Per il girasole italiano, il mutamento è ancora in atto. Anche in Italia, le varianti ad alto contenuto di acido oleico appaiono promettenti, per la salubrità e la stabilità degli oli prodotti.

Ci sono azioni che, dal suo punto di vista, la filiera agroalimentare italiana dovrebbe realizzare? A livello politico-istituzionale, a livello associativo e a livello industriale?
Certamente. Al MIPAAF chiediamo l’apertura di un tavolo di confronto, in modo da poter illustrare alle Istituzioni i nostri problemi e valutare le possibili soluzioni.
La legislazione sugli oli di semi è ormai datata e, per certi aspetti, non risponde più alle esigenze delle imprese. In particolare, le regole del diritto comunitario, che consentono la commercializzazione in Italia di prodotti legali negli altri Paesi membri, determinano situazioni di concorrenza sleale tra imprese associate ed importatori.

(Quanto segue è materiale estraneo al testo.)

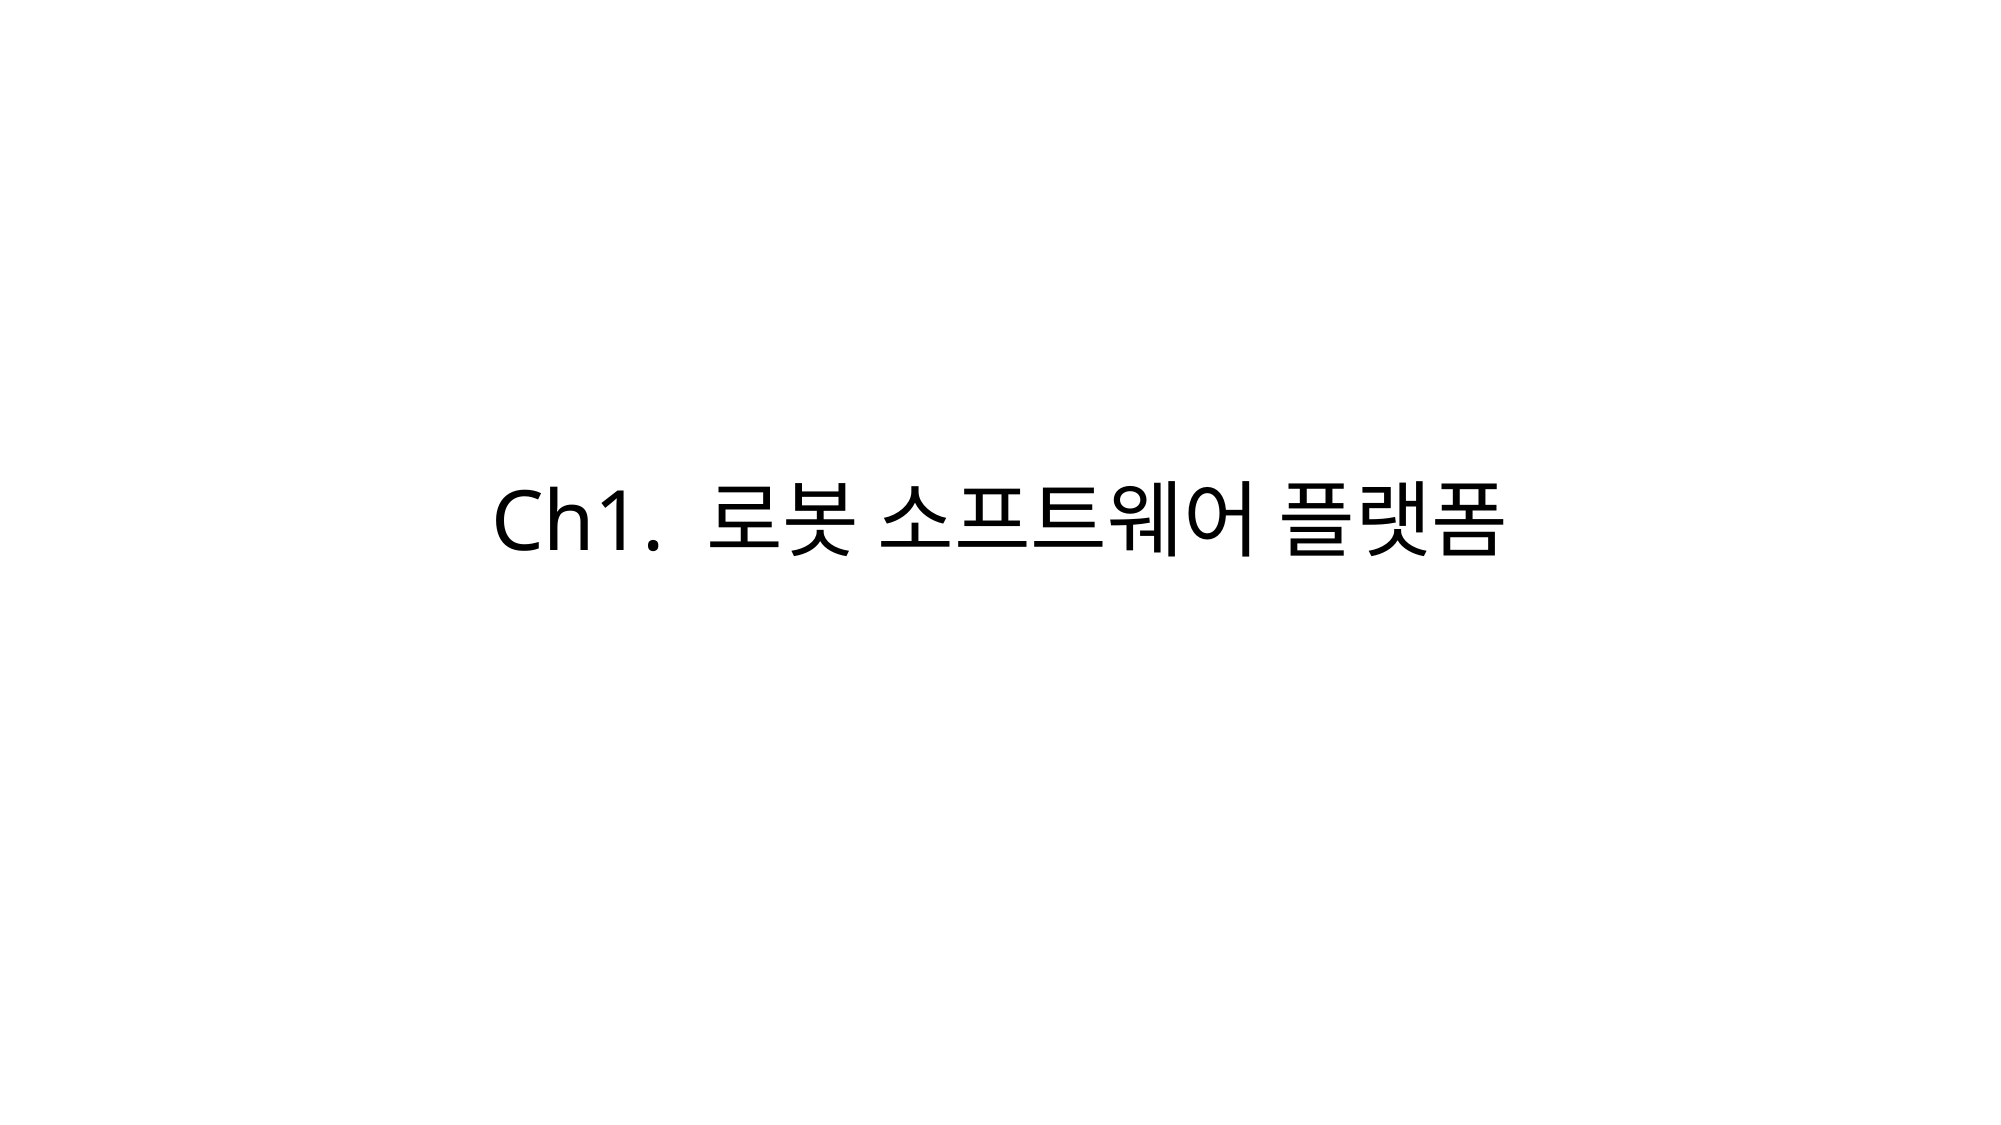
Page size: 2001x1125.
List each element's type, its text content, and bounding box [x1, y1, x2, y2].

title Ch1. 로봇 소프트웨어 플랫폼 [249, 184, 1750, 576]
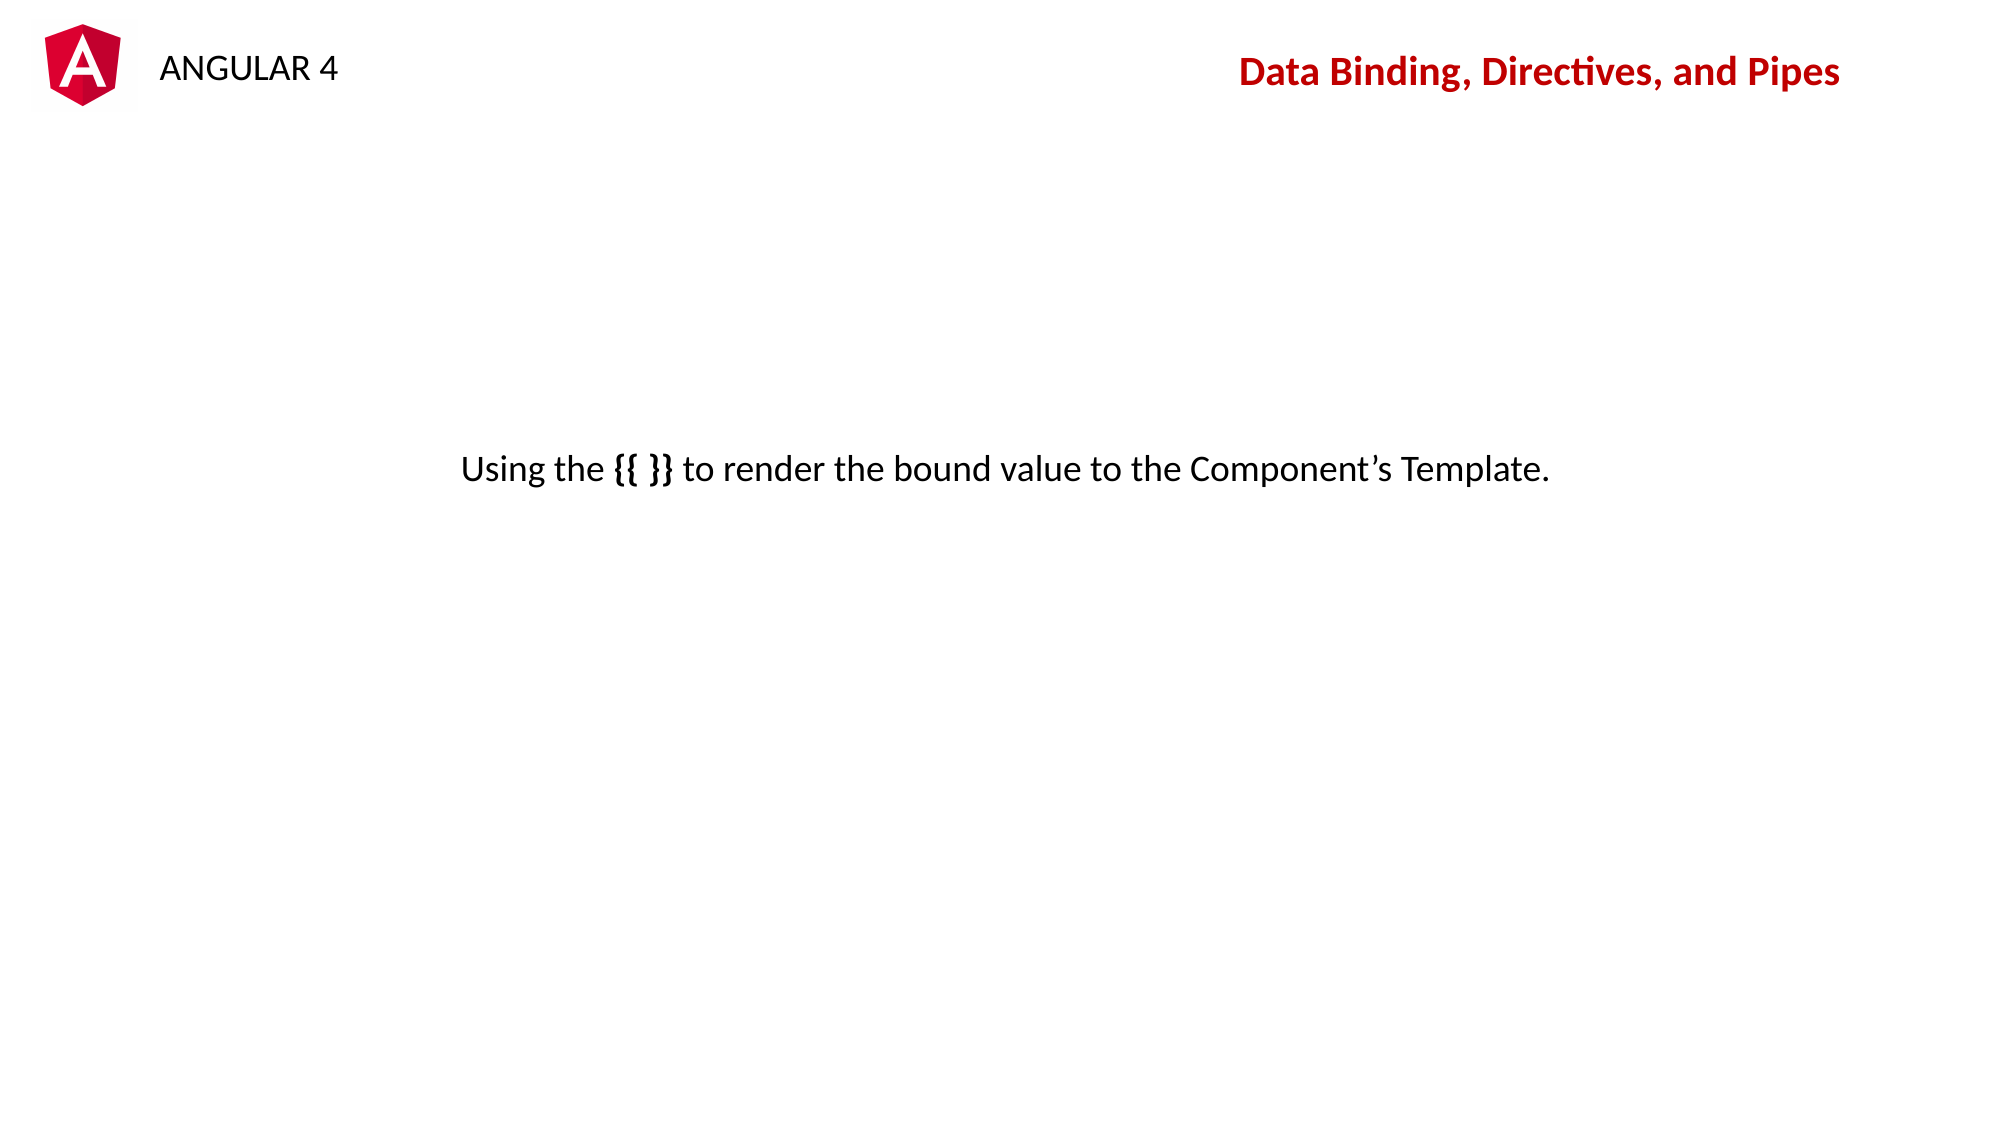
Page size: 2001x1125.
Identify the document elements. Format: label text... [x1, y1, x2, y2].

text_box Data Binding, Directives, and Pipes [1224, 36, 1856, 102]
picture [31, 19, 138, 112]
text_box Using the {{ }} to render the bound value to the Component’s Template. [446, 436, 1598, 497]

Come associazione, torniamo a sottolineare la necessità di una sinergia sempre più stretta tra i diversi attori della filiera, che vorremmo più coesa e capace di esprimere soluzioni in maniera unitaria. La competitività si conquista partendo dal campo e rafforzando la redditività dell’agricoltura, che deve però impegnarsi a fornire un prodotto ritagliato sulle esigenze di chi poi lo trasformerà. Ma, lo ripetiamo, la filiera, se collaborano le sue diverse componenti, è lo strumento vincente per dare slancio al settore.
In ambito industriale, l’interrogativo-guida è sempre lo stesso: “Cosa vuole il consumatore?”. Ecco perché i grandi temi del futuro sono tracciabilità, sicurezza alimentare e sostenibilità. In questo senso, la PAC ci sta dando una mano grazie all’introduzione del grening. Ma tocca a tutto il comparto ripensare in termini innovativi ed integrati il processo di trasformazione dei semi oleosi: soltanto così sarà possibile certificare tutta la vita del seme e le sue caratteristiche, ridurre l’impatto ambientale delle produzioni, garantire al consumatore un prodotto sicuro.

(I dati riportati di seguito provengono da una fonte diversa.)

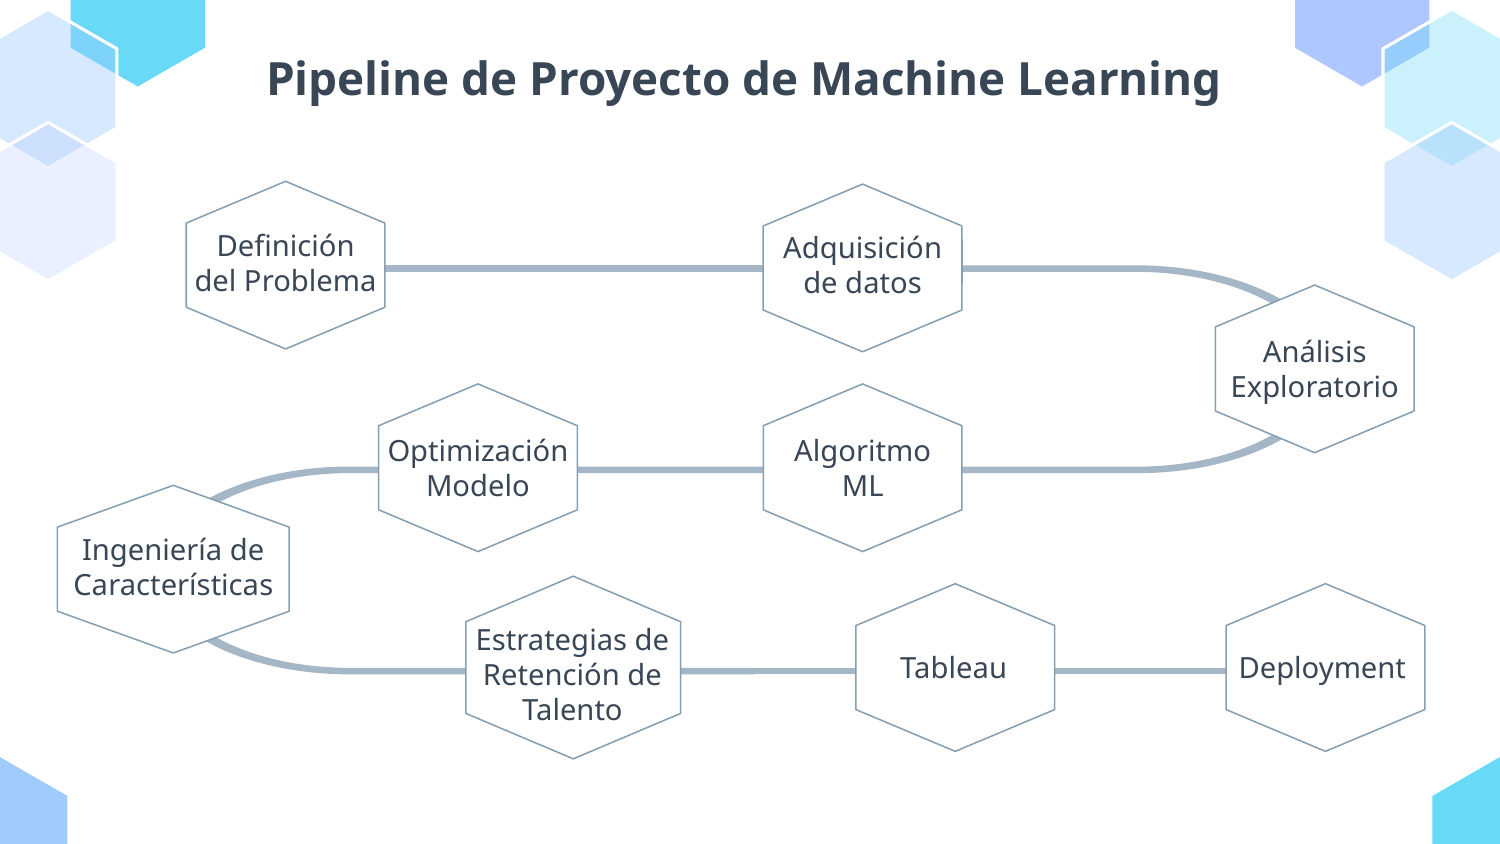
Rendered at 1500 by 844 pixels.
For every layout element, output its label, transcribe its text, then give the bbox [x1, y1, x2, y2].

text_box Definición del Problema [165, 211, 407, 216]
text_box [215, 181, 357, 211]
text_box Ingeniería de Características [56, 516, 127, 616]
text_box [1360, 419, 1395, 434]
text_box Estrategias de Retención de Talento [460, 699, 685, 741]
title Pipeline de Proyecto de Machine Learning [112, 34, 1376, 129]
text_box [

Di questi temi, intendiamo parlare in maniera approfondita anche all’Assemblea di Fediol, la Federazione europea degli oli vegetali, che quest’anno si terrà a Roma il 26 ed il 27 maggio. Per la nostra Associazione, è un appuntamento da non perdere: sarà l’occasione per raccontare le opportunità del comparto, in Italia e in ambito internazionale.